Flowers have a language all their own. While I enjoy them all, it is the pansy that speaks to me most loudly and most soulfully. It’s said the pansy stands for thoughts. In fact the name comes from the French word penser, to think. So no wonder pansies inspire so many thoughts and memories.
We had an unusually rainy May in Colorado, but between showers I was able to plant a few pansy plants in the shade garden by our front door. I don’t know why the practice of calling someone “such a pansy” when he or she doesn’t rise to a challenge ever came to be, because pansies are resilient. Mine took the deluge of rain day after day bravely and now they are flourishing. When I travel to even slightly warmer climates in winter, I’m always amazed to see pansies thriving there.
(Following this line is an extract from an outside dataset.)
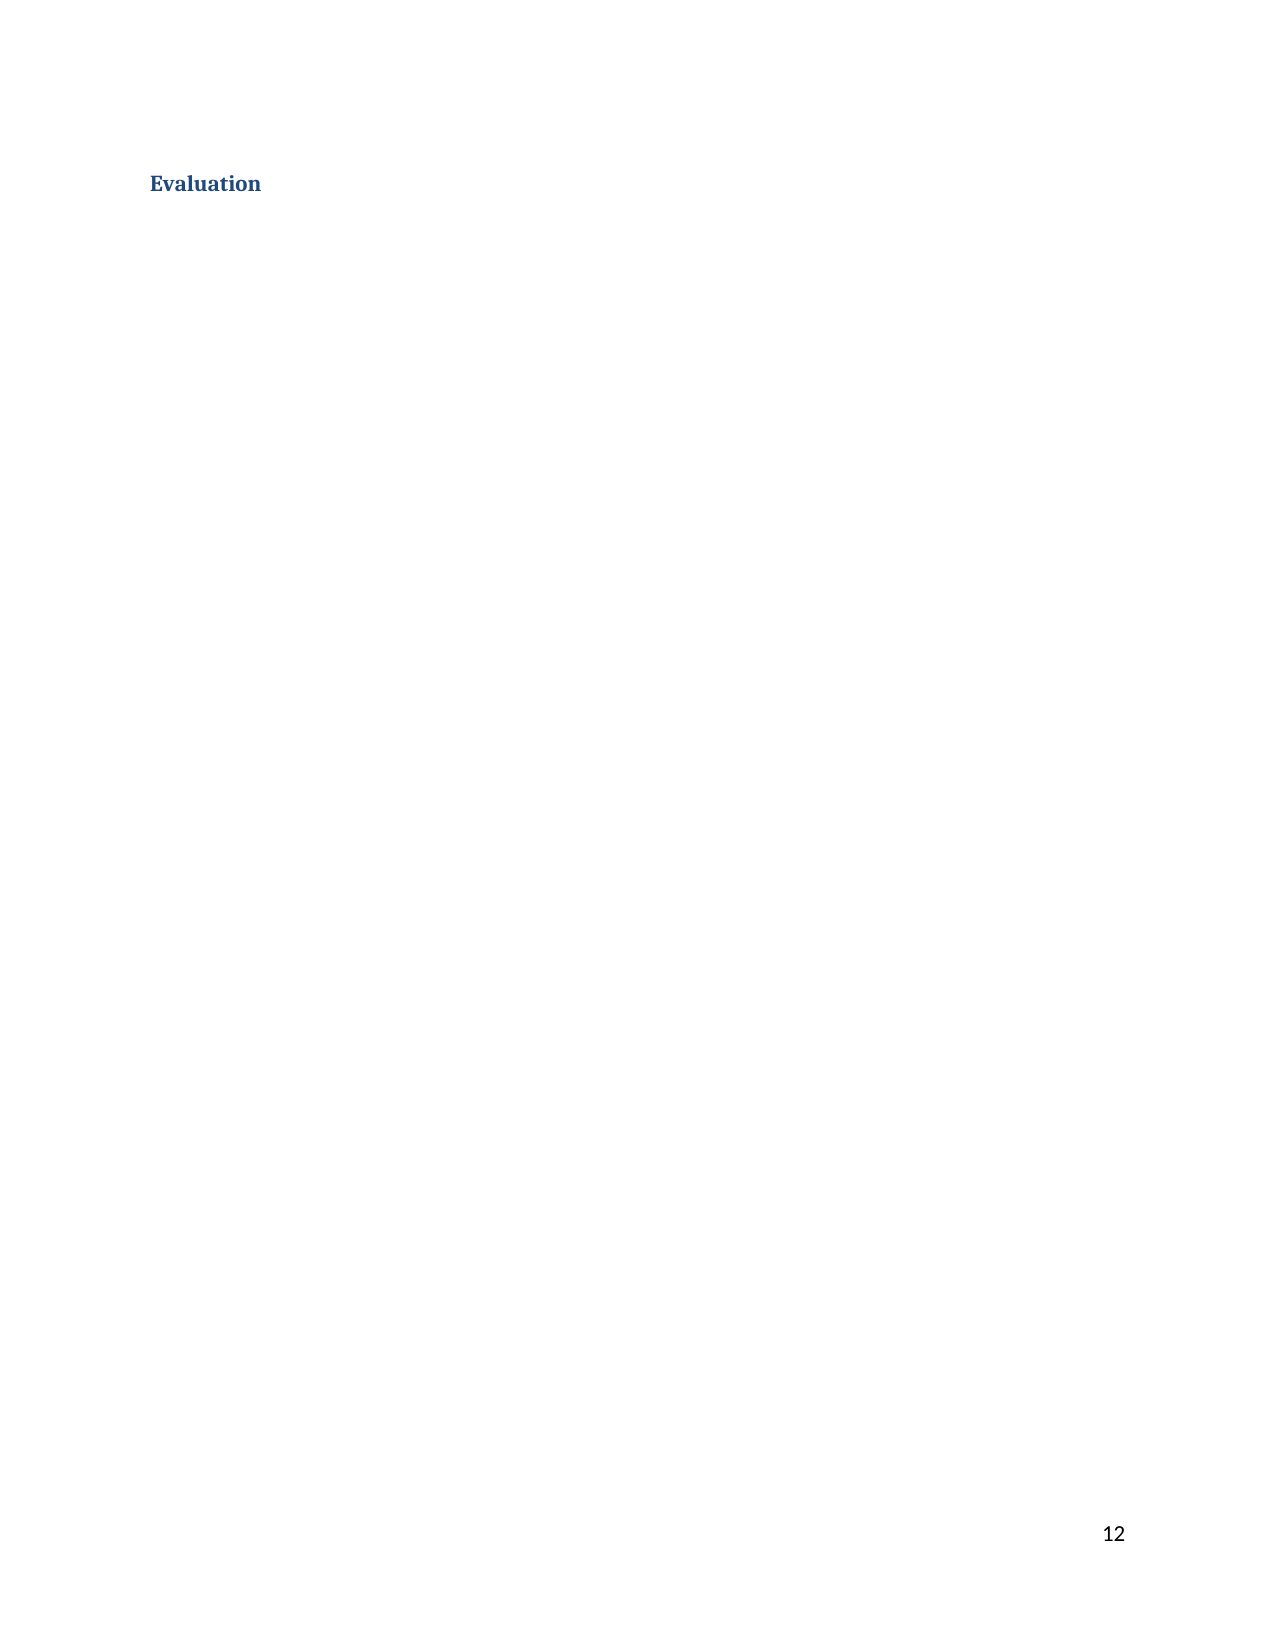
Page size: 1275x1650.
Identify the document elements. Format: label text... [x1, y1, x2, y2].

subtitle Evaluation [150, 171, 1125, 197]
They persevere.
While they do so whimsically, pansies also reseed themselves. When we moved into our home I was delighted that our closest neighbor had planted pansies in the two tree rings in his front yard. Sadly he passed away a few years later. The first year he was gone I asked his widow if I could fill the tree rings with pansies in his memory. Of course she said yes. But pansies are edible, and rabbits know that all too well! As our rabbit population increased over the years, my neighbor and I decided we would go with marigolds instead. Still, some of the previously planted pansies poked up among the marigolds, making us both smile.
Maybe because they stand for thoughts, pansies have a way of connecting hearts. The pansy is the official flower of Delta Delta Delta, the sorority my mother, two sisters and I all joined in college. So my mom and I had a “pansy thing” between us, often giving one another gifts with a pansy design. A year after my sisters and I had convinced my mother it was time for her to move to assisted living, she asked to go to lunch with the three of us. “You were right to encourage me to make that decision and I’m sorry if I made it hard on you,” she said. Then she gave us each a gift—a beautiful porcelain pansy blossom.
I love all pansies, even the similar but smaller “Johnny Jump Ups” I nestle in to my French garden pots, but my husband knows my favorites are “pansies with faces.” So we stroll through all the nurseries near us until I find some. That’s because of the Legend of the Pansy. It’s said that pansies grew around the base of the cross the day Jesus was crucified, and that His blood dripped down on them, giving them their distinctive, face-like design. Yes, it’s a legend. But it’s one more reason to love pansies, to let them speak to us—even spiritually, and to think of them fondly.